##### Supplied material

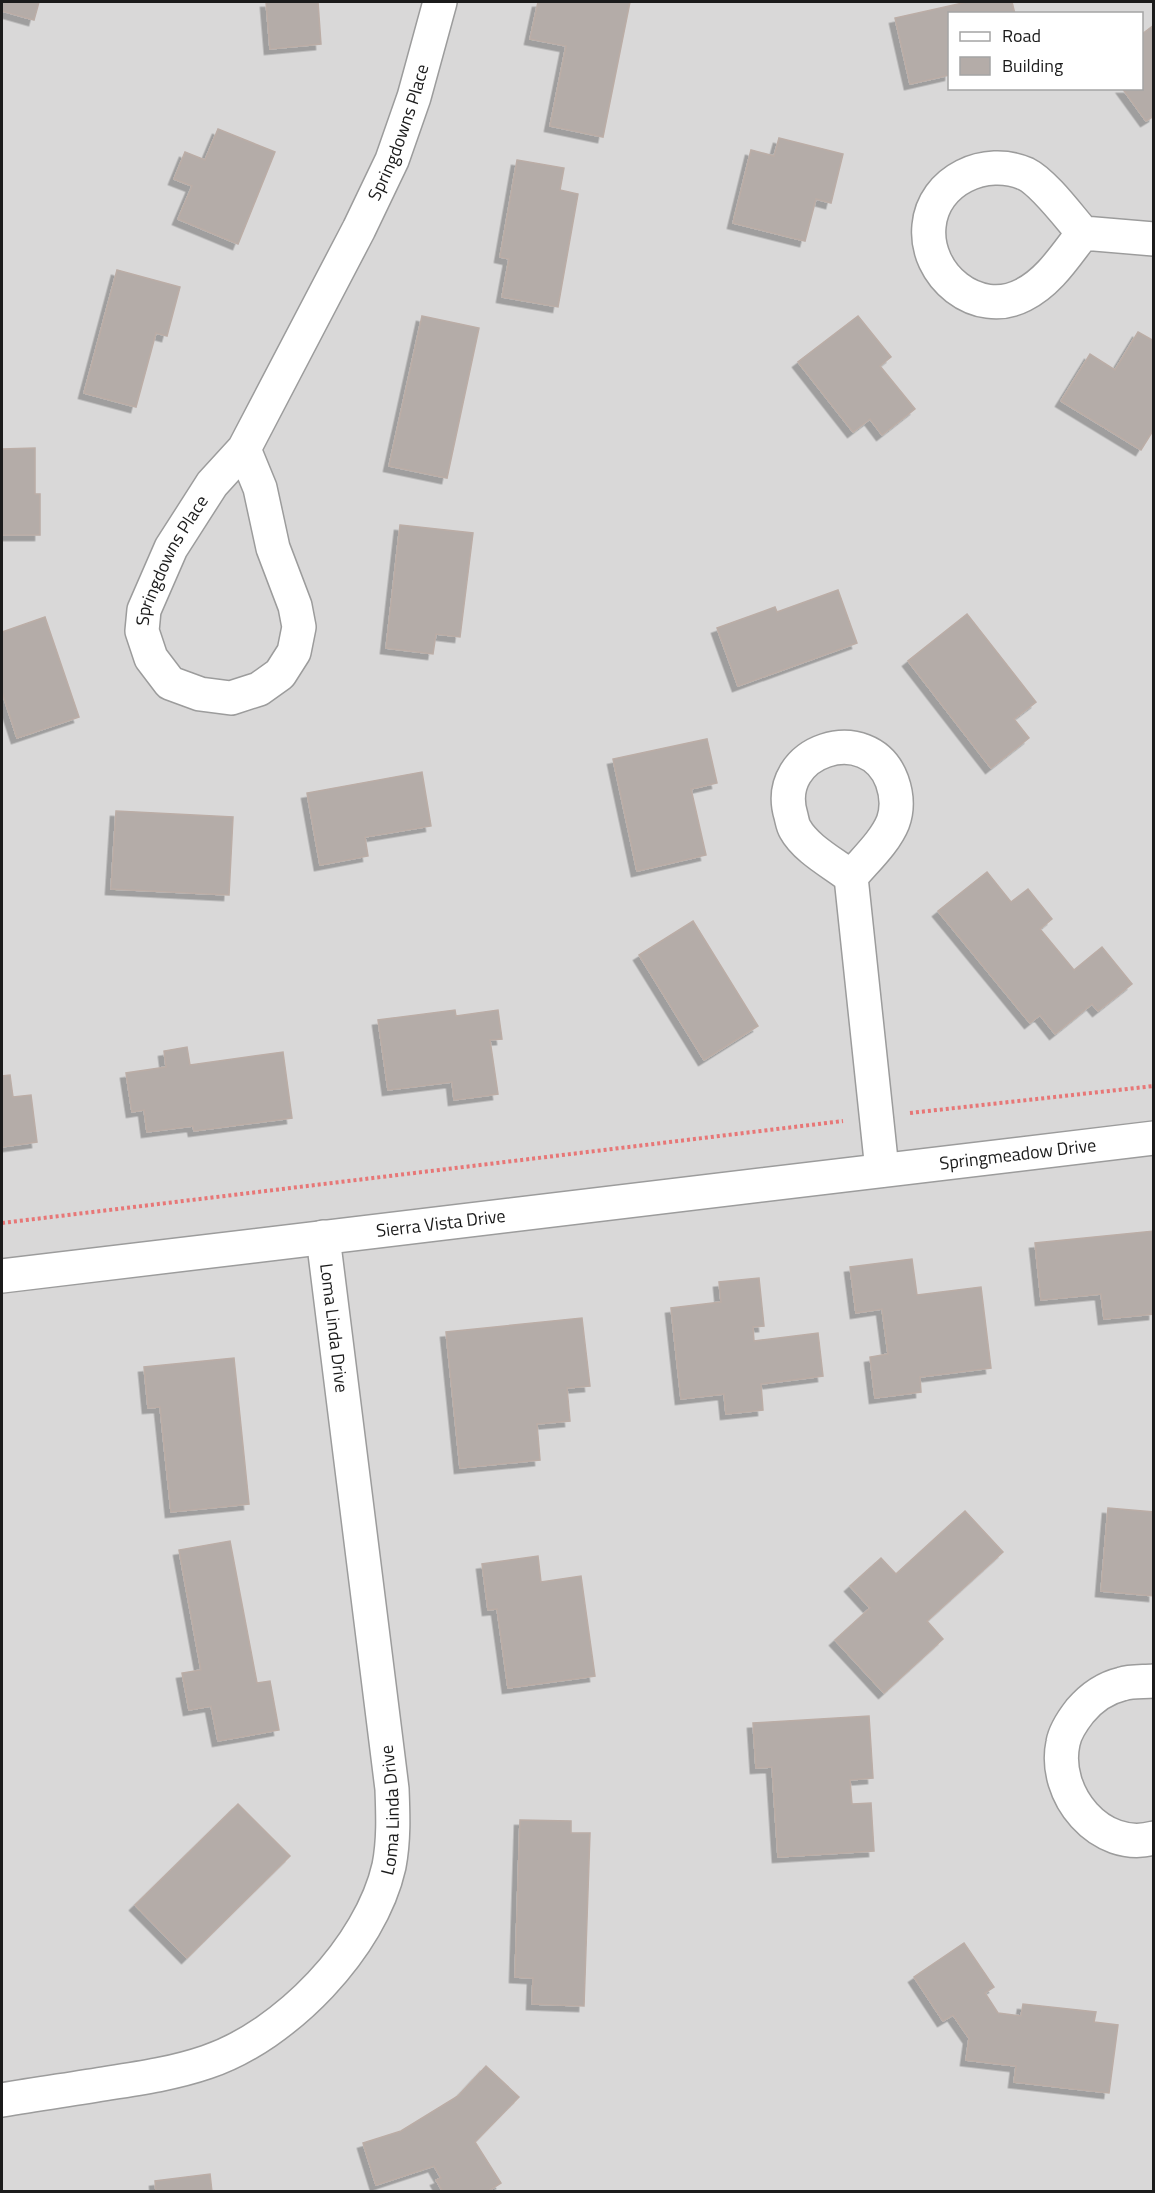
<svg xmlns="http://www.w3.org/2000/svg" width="1155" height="2193" viewBox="0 0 1155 2193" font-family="'Titillium Web',sans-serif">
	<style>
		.residential { fill: #d9d8d8; fill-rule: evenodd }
		.building { fill: #b4aca8; stroke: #bbada6; stroke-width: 1.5; filter: url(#shadow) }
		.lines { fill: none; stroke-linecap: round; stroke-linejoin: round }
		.street-casing { stroke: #9c9c9c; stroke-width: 36 }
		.path { stroke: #e77777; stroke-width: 4; stroke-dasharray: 3 3; stroke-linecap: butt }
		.street { stroke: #fff; stroke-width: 33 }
		.labels { text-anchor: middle; stroke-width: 4.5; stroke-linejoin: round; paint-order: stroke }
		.street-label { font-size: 18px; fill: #1b1b1b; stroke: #fff }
	</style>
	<defs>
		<filter id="shadow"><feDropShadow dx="-5.5" dy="5.5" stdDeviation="0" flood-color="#0004"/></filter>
	</defs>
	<rect width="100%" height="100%" fill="#ebe7e2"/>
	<path class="residential" d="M2 2H1153V2191H2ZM950 14H1142V88H950Z"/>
	<g class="building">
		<polygon points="2,2 39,2 34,20 2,11"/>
		<polygon points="266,2 318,2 321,44 270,49"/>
		<polygon points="538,2 630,2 603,137 550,126 566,46 530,39"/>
		<polygon points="967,2 1012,2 1015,14 950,14 950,75 910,84 895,18"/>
		<polygon points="1154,25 1154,116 1146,121 1122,88 1142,88 1142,34"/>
		<polygon points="218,129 275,152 238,244 178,219 192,186 174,179 185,152 205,160"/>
		<polygon points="779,138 843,154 831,203 816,199 805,241 733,223 751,150 774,156"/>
		<polygon points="517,160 564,168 560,190 578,194 558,307 502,297 509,259 500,257"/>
		<polygon points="117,270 180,287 167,336 156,333 136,407 84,393"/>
		<polygon points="422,316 479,328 447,478 389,466"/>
		<polygon points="858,316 891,357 880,366 915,409 882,435 870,419 853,432 798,362"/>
		<polygon points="1138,332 1154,341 1154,429 1141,450 1061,401 1090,354 1115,370"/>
		<polygon points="35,448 35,494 40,494 40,535 2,535 2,449"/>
		<polygon points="400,525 473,533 460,637 436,634 433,654 386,648"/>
		<polygon points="838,590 857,643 738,686 717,628 775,607 777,612"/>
		<polygon points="967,614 1036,702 1014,719 1029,738 991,768 908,661"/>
		<polygon points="45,617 79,717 17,738 2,692 2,632"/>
		<polygon points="707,739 717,783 691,789 706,855 637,871 613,759"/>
		<polygon points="422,772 431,826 365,837 368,856 320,865 307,793"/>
		<polygon points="116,811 233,817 229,895 111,889"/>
		<polygon points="987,872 1011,902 1028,889 1052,919 1040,929 1074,970 1102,947 1132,984 1098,1011 1092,1004 1055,1034 1040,1015 1030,1023 938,911"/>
		<polygon points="693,921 758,1026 704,1060 639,955"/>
		<polygon points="455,1010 456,1016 498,1010 502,1039 490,1040 498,1094 454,1100 452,1082 388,1090 378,1020"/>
		<polygon points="187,1047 190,1065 283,1052 292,1118 194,1131 193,1126 147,1132 144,1110 132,1112 126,1073 166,1067 164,1051"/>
		<polygon points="10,1075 13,1097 31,1095 37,1142 2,1147 2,1076"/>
		<polygon points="1154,1231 1154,1314 1104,1319 1101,1294 1041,1300 1035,1243"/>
		<polygon points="912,1259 917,1295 981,1287 991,1368 920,1377 921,1392 875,1398 870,1357 888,1354 882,1309 856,1313 850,1267"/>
		<polygon points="759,1278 764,1326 753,1327 754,1341 818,1333 823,1376 761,1384 763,1410 726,1414 724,1394 681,1399 671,1308 721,1302 719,1282"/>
		<polygon points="582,1318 590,1386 567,1388 570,1421 537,1424 540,1460 460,1468 446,1332"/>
		<polygon points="234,1358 249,1504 171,1512 160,1407 148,1408 144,1367"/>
		<polygon points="1108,1508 1154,1512 1154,1596 1101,1591"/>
		<polygon points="965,1511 1003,1552 927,1621 943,1639 884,1693 835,1640 870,1608 850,1586 881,1558 896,1574"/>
		<polygon points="230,1541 257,1683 270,1681 279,1730 218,1741 211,1706 189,1710 182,1673 201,1670 179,1550"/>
		<polygon points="538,1556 541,1582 581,1576 595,1676 508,1688 497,1609 488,1610 482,1564"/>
		<polygon points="869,1716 873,1778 850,1780 852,1804 871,1803 874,1851 778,1857 772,1767 756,1768 753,1723"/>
		<polygon points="238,1804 290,1856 187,1958 135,1905"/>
		<polygon points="520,1820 571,1821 571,1833 590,1833 584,2006 532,2004 533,1978 515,1977"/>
		<polygon points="964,1943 994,1987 985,1993 998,2013 1021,2016 1023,2004 1096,2012 1094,2022 1118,2025 1109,2093 1014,2082 1016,2066 966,2060 969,2038 953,2015 943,2021 914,1977"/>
		<polygon points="486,2066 519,2097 475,2142 501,2183 487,2192 443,2192 436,2180 441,2178 434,2166 376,2185 363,2143 401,2131 458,2096"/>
		<polygon points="210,2174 212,2192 156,2192 155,2181"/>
	</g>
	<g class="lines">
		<g class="street-casing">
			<g id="street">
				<path d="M1083 233C1065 256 1049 282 1023 295 977 319 924 275 929 226 933 180 986 156 1026 174 1044 183 1069 217 1083 233L1154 239"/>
				<path id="s1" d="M244 449 260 488 273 548 295 606 299 627 294 652 280 674 259 689 231 698 200 694 170 683 151 658 142 631 144 610 171 548 212 484 244 449 359 229 392 160 414 97 440 2"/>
				<path d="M851 877C833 863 806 849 795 829 793 826 792 820 791 816 771 750 869 719 892 781 897 795 898 808 893 822 885 842 865 860 851 877L882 1170"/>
				<path id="s2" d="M2 1276 1154 1138"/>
				<path d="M1154 1681C1143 1682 1131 1681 1122 1684 1105 1688 1091 1698 1080 1711 1073 1720 1065 1731 1063 1743 1052 1794 1100 1853 1154 1838"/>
				<path id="s3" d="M2 2100C37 2094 73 2089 109 2083 142 2078 175 2073 207 2062 285 2036 371 1947 389 1866 394 1840 393 1815 392 1789L323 1237"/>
			</g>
		</g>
		<g class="path">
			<polyline points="910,1113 1154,1086"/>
			<polyline points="2,1223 843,1121"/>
		</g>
		<use href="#street" class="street"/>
	</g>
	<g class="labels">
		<g class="street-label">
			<text dy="6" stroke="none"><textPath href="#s1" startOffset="982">Springdowns Place</textPath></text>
			<text dy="6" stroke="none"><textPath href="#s1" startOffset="494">Springdowns Place</textPath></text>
			<text dy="6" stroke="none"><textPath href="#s2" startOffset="1023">Springmeadow Drive</textPath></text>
			<text dy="6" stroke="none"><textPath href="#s2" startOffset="442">Sierra Vista Drive</textPath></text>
			<text transform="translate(334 1328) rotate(83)" y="6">Loma Linda Drive</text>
			<text dy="6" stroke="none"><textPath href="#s3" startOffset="542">Loma Linda Drive</textPath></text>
		</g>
	</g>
	<rect width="1155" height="2193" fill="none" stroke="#1b1b1b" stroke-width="6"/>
	<rect x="948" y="12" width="195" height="78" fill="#ffffff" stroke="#a4a4a4" stroke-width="1.5"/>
	<rect x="960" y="32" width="30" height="9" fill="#ffffff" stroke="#a4a4a4" stroke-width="1.5"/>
	<text x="1002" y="42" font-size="18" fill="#1b1b1b">Road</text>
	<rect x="960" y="57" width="30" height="18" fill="#b4aca8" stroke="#a4a4a4" stroke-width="1.5"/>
	<text x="1002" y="72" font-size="18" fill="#1b1b1b">Building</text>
</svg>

##########

The expected output is each entry given again word for word, with pictures dropped.

- [Output for this task]:
<svg xmlns="http://www.w3.org/2000/svg" width="1155" height="2193" viewBox="0 0 1155 2193" font-family="'Titillium Web',sans-serif">
	<style>
		.residential { fill: #d9d8d8; fill-rule: evenodd }
		.building { fill: #b4aca8; stroke: #bbada6; stroke-width: 1.5; filter: url(#shadow) }
		.lines { fill: none; stroke-linecap: round; stroke-linejoin: round }
		.street-casing { stroke: #9c9c9c; stroke-width: 36 }
		.path { stroke: #e77777; stroke-width: 4; stroke-dasharray: 3 3; stroke-linecap: butt }
		.street { stroke: #fff; stroke-width: 33 }
		.labels { text-anchor: middle; stroke-width: 4.5; stroke-linejoin: round; paint-order: stroke }
		.street-label { font-size: 18px; fill: #1b1b1b; stroke: #fff }
	</style>
	<defs>
		<filter id="shadow"><feDropShadow dx="-5.5" dy="5.5" stdDeviation="0" flood-color="#0004"/></filter>
	</defs>
	<rect width="100%" height="100%" fill="#ebe7e2"/>
	<path class="residential" d="M2 2H1153V2191H2ZM950 14H1142V88H950Z"/>
	<g class="building">
		<polygon points="2,2 39,2 34,20 2,11"/>
		<polygon points="266,2 318,2 321,44 270,49"/>
		<polygon points="538,2 630,2 603,137 550,126 566,46 530,39"/>
		<polygon points="967,2 1012,2 1015,14 950,14 950,75 910,84 895,18"/>
		<polygon points="1154,25 1154,116 1146,121 1122,88 1142,88 1142,34"/>
		<polygon points="218,129 275,152 238,244 178,219 192,186 174,179 185,152 205,160"/>
		<polygon points="779,138 843,154 831,203 816,199 805,241 733,223 751,150 774,156"/>
		<polygon points="517,160 564,168 560,190 578,194 558,307 502,297 509,259 500,257"/>
		<polygon points="117,270 180,287 167,336 156,333 136,407 84,393"/>
		<polygon points="422,316 479,328 447,478 389,466"/>
		<polygon points="858,316 891,357 880,366 915,409 882,435 870,419 853,432 798,362"/>
		<polygon points="1138,332 1154,341 1154,429 1141,450 1061,401 1090,354 1115,370"/>
		<polygon points="35,448 35,494 40,494 40,535 2,535 2,449"/>
		<polygon points="400,525 473,533 460,637 436,634 433,654 386,648"/>
		<polygon points="838,590 857,643 738,686 717,628 775,607 777,612"/>
		<polygon points="967,614 1036,702 1014,719 1029,738 991,768 908,661"/>
		<polygon points="45,617 79,717 17,738 2,692 2,632"/>
		<polygon points="707,739 717,783 691,789 706,855 637,871 613,759"/>
		<polygon points="422,772 431,826 365,837 368,856 320,865 307,793"/>
		<polygon points="116,811 233,817 229,895 111,889"/>
		<polygon points="987,872 1011,902 1028,889 1052,919 1040,929 1074,970 1102,947 1132,984 1098,1011 1092,1004 1055,1034 1040,1015 1030,1023 938,911"/>
		<polygon points="693,921 758,1026 704,1060 639,955"/>
		<polygon points="455,1010 456,1016 498,1010 502,1039 490,1040 498,1094 454,1100 452,1082 388,1090 378,1020"/>
		<polygon points="187,1047 190,1065 283,1052 292,1118 194,1131 193,1126 147,1132 144,1110 132,1112 126,1073 166,1067 164,1051"/>
		<polygon points="10,1075 13,1097 31,1095 37,1142 2,1147 2,1076"/>
		<polygon points="1154,1231 1154,1314 1104,1319 1101,1294 1041,1300 1035,1243"/>
		<polygon points="912,1259 917,1295 981,1287 991,1368 920,1377 921,1392 875,1398 870,1357 888,1354 882,1309 856,1313 850,1267"/>
		<polygon points="759,1278 764,1326 753,1327 754,1341 818,1333 823,1376 761,1384 763,1410 726,1414 724,1394 681,1399 671,1308 721,1302 719,1282"/>
		<polygon points="582,1318 590,1386 567,1388 570,1421 537,1424 540,1460 460,1468 446,1332"/>
		<polygon points="234,1358 249,1504 171,1512 160,1407 148,1408 144,1367"/>
		<polygon points="1108,1508 1154,1512 1154,1596 1101,1591"/>
		<polygon points="965,1511 1003,1552 927,1621 943,1639 884,1693 835,1640 870,1608 850,1586 881,1558 896,1574"/>
		<polygon points="230,1541 257,1683 270,1681 279,1730 218,1741 211,1706 189,1710 182,1673 201,1670 179,1550"/>
		<polygon points="538,1556 541,1582 581,1576 595,1676 508,1688 497,1609 488,1610 482,1564"/>
		<polygon points="869,1716 873,1778 850,1780 852,1804 871,1803 874,1851 778,1857 772,1767 756,1768 753,1723"/>
		<polygon points="238,1804 290,1856 187,1958 135,1905"/>
		<polygon points="520,1820 571,1821 571,1833 590,1833 584,2006 532,2004 533,1978 515,1977"/>
		<polygon points="964,1943 994,1987 985,1993 998,2013 1021,2016 1023,2004 1096,2012 1094,2022 1118,2025 1109,2093 1014,2082 1016,2066 966,2060 969,2038 953,2015 943,2021 914,1977"/>
		<polygon points="486,2066 519,2097 475,2142 501,2183 487,2192 443,2192 436,2180 441,2178 434,2166 376,2185 363,2143 401,2131 458,2096"/>
		<polygon points="210,2174 212,2192 156,2192 155,2181"/>
	</g>
	<g class="lines">
		<g class="street-casing">
			<g id="street">
				<path d="M1083 233C1065 256 1049 282 1023 295 977 319 924 275 929 226 933 180 986 156 1026 174 1044 183 1069 217 1083 233L1154 239"/>
				<path id="s1" d="M244 449 260 488 273 548 295 606 299 627 294 652 280 674 259 689 231 698 200 694 170 683 151 658 142 631 144 610 171 548 212 484 244 449 359 229 392 160 414 97 440 2"/>
				<path d="M851 877C833 863 806 849 795 829 793 826 792 820 791 816 771 750 869 719 892 781 897 795 898 808 893 822 885 842 865 860 851 877L882 1170"/>
				<path id="s2" d="M2 1276 1154 1138"/>
				<path d="M1154 1681C1143 1682 1131 1681 1122 1684 1105 1688 1091 1698 1080 1711 1073 1720 1065 1731 1063 1743 1052 1794 1100 1853 1154 1838"/>
				<path id="s3" d="M2 2100C37 2094 73 2089 109 2083 142 2078 175 2073 207 2062 285 2036 371 1947 389 1866 394 1840 393 1815 392 1789L323 1237"/>
			</g>
		</g>
		<g class="path">
			<polyline points="910,1113 1154,1086"/>
			<polyline points="2,1223 843,1121"/>
		</g>
		<use href="#street" class="street"/>
	</g>
	<g class="labels">
		<g class="street-label">
			<text dy="6" stroke="none"><textPath href="#s1" startOffset="982">Springdowns Place</textPath></text>
			<text dy="6" stroke="none"><textPath href="#s1" startOffset="494">Springdowns Place</textPath></text>
			<text dy="6" stroke="none"><textPath href="#s2" startOffset="1023">Springmeadow Drive</textPath></text>
			<text dy="6" stroke="none"><textPath href="#s2" startOffset="442">Sierra Vista Drive</textPath></text>
			<text transform="translate(334 1328) rotate(83)" y="6">Loma Linda Drive</text>
			<text dy="6" stroke="none"><textPath href="#s3" startOffset="542">Loma Linda Drive</textPath></text>
		</g>
	</g>
	<rect width="1155" height="2193" fill="none" stroke="#1b1b1b" stroke-width="6"/>
	<rect x="948" y="12" width="195" height="78" fill="#ffffff" stroke="#a4a4a4" stroke-width="1.5"/>
	<rect x="960" y="32" width="30" height="9" fill="#ffffff" stroke="#a4a4a4" stroke-width="1.5"/>
	<text x="1002" y="42" font-size="18" fill="#1b1b1b">Road</text>
	<rect x="960" y="57" width="30" height="18" fill="#b4aca8" stroke="#a4a4a4" stroke-width="1.5"/>
	<text x="1002" y="72" font-size="18" fill="#1b1b1b">Building</text>
</svg>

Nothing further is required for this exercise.